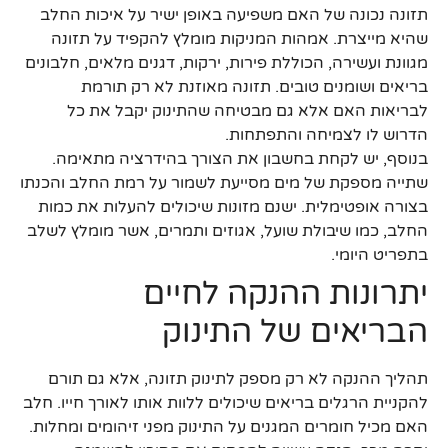
תזונה נכונה של האם משפיעה באופן ישיר על איכות החלב
שהיא מייצרת. אמהות המניקות מומלץ להקפיד על תזונה
מגוונת ועשירה, הכוללת פירות, ירקות, דגנים מלאים, חלבונים
בריאים ושומנים טובים. תזונה מאוזנת לא רק תורמת
לבריאות האם אלא גם מבטיחה שהתינוק יקבל את כל
הדרוש לו לצמיחה והתפתחות.
בנוסף, יש לקחת בחשבון את הצורך בהידרציה מתאימה.
שתייה מספקת של מים מסייעת לשמור על רמת החלב והכנתו
בצורה אופטימלית. ישנם מזונות שיכולים להעלות את כמות
החלב, כמו שיבולת שועל, אגוזים ותמרים, אשר מומלץ לשלב
בתפריט היומי.
יתרונות ההנקה לחיים
הבריאים של התינוק
תהליך ההנקה לא רק מספק לתינוק תזונה, אלא גם תורם
להקניית הרגלים בריאים שיכולים ללוות אותו לאורך חייו. חלב
האם מכיל חומרים המגנים על התינוק מפני זיהומים ומחלות.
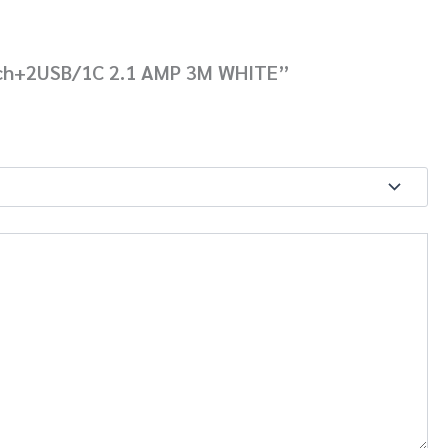
witch+2USB/1C 2.1 AMP 3M WHITE”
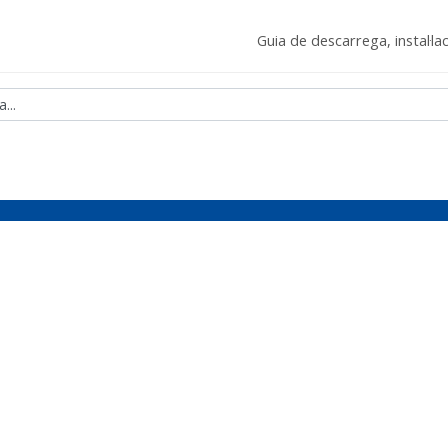
Guia de descarrega, instal·lac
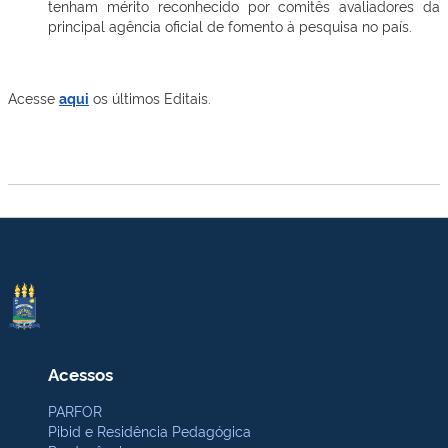
tenham mérito reconhecido por comitês avaliadores da
principal agência oficial de fomento à pesquisa no país.
Acesse
aqui
os últimos Editais.
Acessos
PARFOR
Pibid e Residência Pedagógica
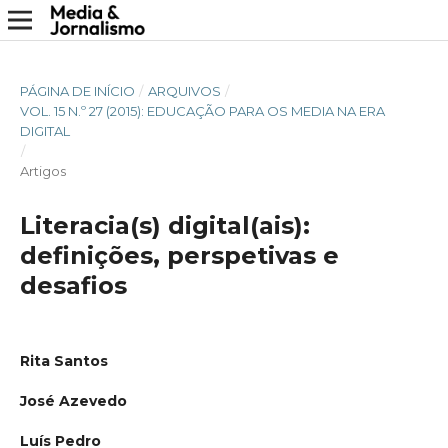
PÁGINA DE INÍCIO
/
ARQUIVOS
/
VOL. 15 N.º 27 (2015): EDUCAÇÃO PARA OS MEDIA NA ERA
DIGITAL
/
Artigos
Literacia(s) digital(ais):
definições, perspetivas e
desafios
Rita Santos
José Azevedo
Luís Pedro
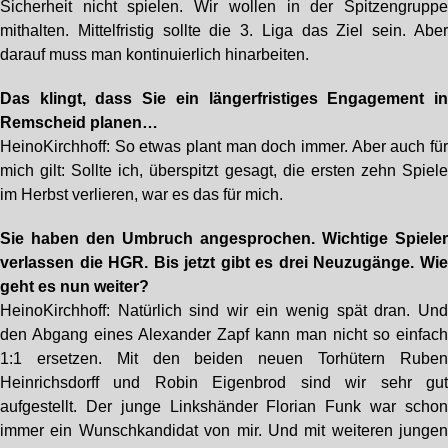
Sicherheit nicht spielen. Wir wollen in der Spitzengrupp
mithalten. Mittelfristig sollte die 3. Liga das Ziel sein. Abe
darauf muss man kontinuierlich hinarbeiten.
Das klingt, dass Sie ein längerfristiges Engagement i
Remscheid planen…
HeinoKirchhoff: So etwas plant man doch immer. Aber auch fü
mich gilt: Sollte ich, überspitzt gesagt, die ersten zehn Spiel
im Herbst verlieren, war es das für mich.
Sie haben den Umbruch angesprochen. Wichtige Spiele
verlassen die HGR. Bis jetzt gibt es drei Neuzugänge. Wi
geht es nun weiter?
HeinoKirchhoff: Natürlich sind wir ein wenig spät dran. Un
den Abgang eines Alexander Zapf kann man nicht so einfac
1:1 ersetzen. Mit den beiden neuen Torhütern Rube
Heinrichsdorff und Robin Eigenbrod sind wir sehr gu
aufgestellt. Der junge Linkshänder Florian Funk war scho
immer ein Wunschkandidat von mir. Und mit weiteren junge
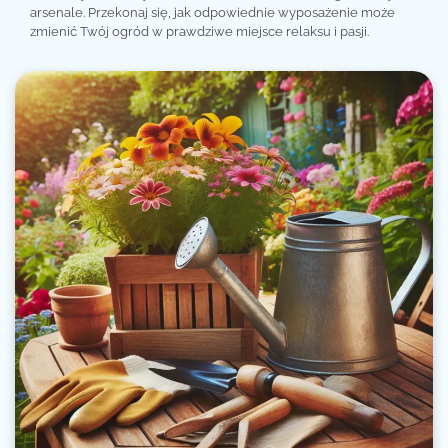
arsenale. Przekonaj się, jak odpowiednie wyposażenie może
zmienić Twój ogród w prawdziwe miejsce relaksu i pasji.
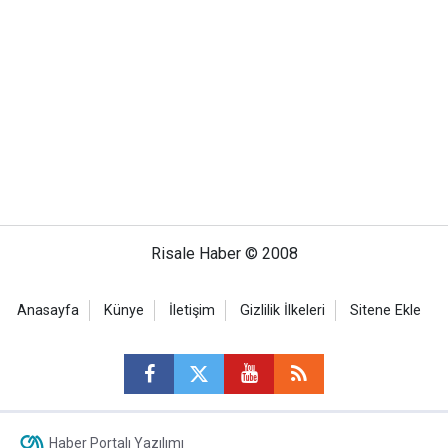
Risale Haber © 2008
Anasayfa
Künye
İletişim
Gizlilik İlkeleri
Sitene Ekle
Haber Portalı Yazılımı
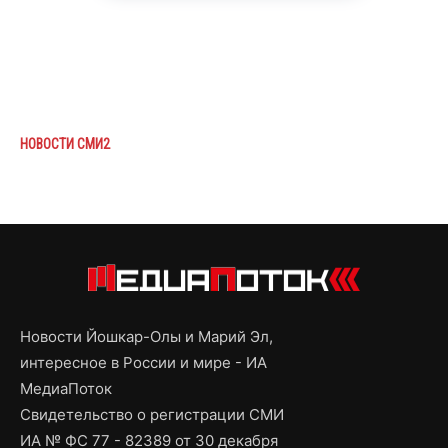
НОВОСТИ СМИ2
Новости Йошкар-Олы и Марий Эл,
интересное в России и мире - ИА
МедиаПоток
Свидетельство о регистрации СМИ
ИА № ФС 77 - 82389 от 30 декабря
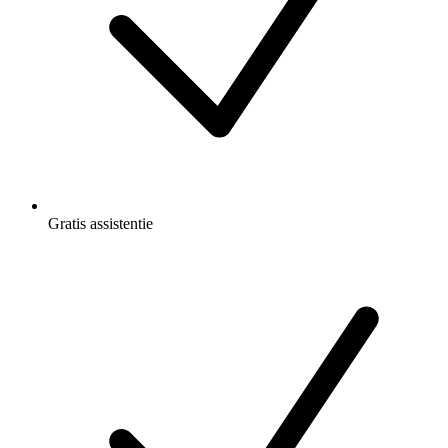
Gratis
assistentie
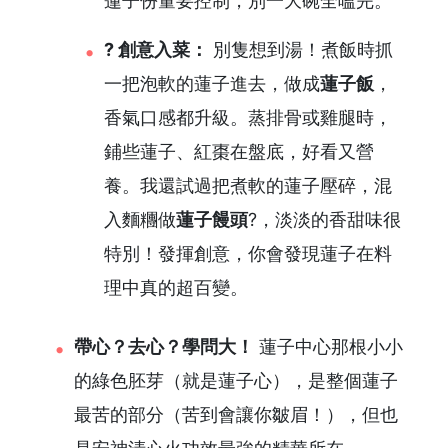
蓮子份量要控制，別一大碗全嗑完。
? 創意入菜：
別隻想到湯！煮飯時抓
一把泡軟的蓮子進去，做成
蓮子飯
，
香氣口感都升級。蒸排骨或雞腿時，
鋪些蓮子、紅棗在盤底，好看又營
養。我還試過把煮軟的蓮子壓碎，混
入麵糰做
蓮子饅頭
?，淡淡的香甜味很
特別！發揮創意，你會發現蓮子在料
理中真的超百變。
帶心？去心？學問大！
蓮子中心那根小小
的綠色胚芽（就是蓮子心），是整個蓮子
最苦的部分（苦到會讓你皺眉！），但也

════════════════════

What is needed -
All lines from the one containing "tenham mérito reconhecido" to the last line of the records above, and no others, should be returned unchanged, without pictures.

Output of the task -
tenham mérito reconhecido por comitês avaliadores da
principal agência oficial de fomento à pesquisa no país.
Acesse
aqui
os últimos Editais.
Acessos
PARFOR
Pibid e Residência Pedagógica
PÁGINA DE INÍCIO
/
ARQUIVOS
/
VOL. 15 N.º 27 (2015): EDUCAÇÃO PARA OS MEDIA NA ERA
DIGITAL
/
Artigos
Literacia(s) digital(ais):
definições, perspetivas e
desafios
Rita Santos
José Azevedo
Luís Pedro
Sicherheit nicht spielen. Wir wollen in der Spitzengrupp
mithalten. Mittelfristig sollte die 3. Liga das Ziel sein. Abe
darauf muss man kontinuierlich hinarbeiten.
Das klingt, dass Sie ein längerfristiges Engagement i
Remscheid planen…
HeinoKirchhoff: So etwas plant man doch immer. Aber auch fü
mich gilt: Sollte ich, überspitzt gesagt, die ersten zehn Spiel
im Herbst verlieren, war es das für mich.
Sie haben den Umbruch angesprochen. Wichtige Spiele
verlassen die HGR. Bis jetzt gibt es drei Neuzugänge. Wi
geht es nun weiter?
HeinoKirchhoff: Natürlich sind wir ein wenig spät dran. Un
den Abgang eines Alexander Zapf kann man nicht so einfac
1:1 ersetzen. Mit den beiden neuen Torhütern Rube
Heinrichsdorff und Robin Eigenbrod sind wir sehr gu
aufgestellt. Der junge Linkshänder Florian Funk war scho
immer ein Wunschkandidat von mir. Und mit weiteren junge
arsenale. Przekonaj się, jak odpowiednie wyposażenie może
zmienić Twój ogród w prawdziwe miejsce relaksu i pasji.
Risale Haber © 2008
Anasayfa
Künye
İletişim
Gizlilik İlkeleri
Sitene Ekle
Haber Portalı Yazılımı
НОВОСТИ СМИ2
Новости Йошкар-Олы и Марий Эл,
интересное в России и мире - ИА
МедиаПоток
Свидетельство о регистрации СМИ
ИА № ФС 77 - 82389 от 30 декабря
Gratis
assistentie
蓮子份量要控制，別一大碗全嗑完。
? 創意入菜：
別隻想到湯！煮飯時抓
一把泡軟的蓮子進去，做成
蓮子飯
，
香氣口感都升級。蒸排骨或雞腿時，
鋪些蓮子、紅棗在盤底，好看又營
養。我還試過把煮軟的蓮子壓碎，混
入麵糰做
蓮子饅頭
?，淡淡的香甜味很
特別！發揮創意，你會發現蓮子在料
理中真的超百變。
帶心？去心？學問大！
蓮子中心那根小小
的綠色胚芽（就是蓮子心），是整個蓮子
最苦的部分（苦到會讓你皺眉！），但也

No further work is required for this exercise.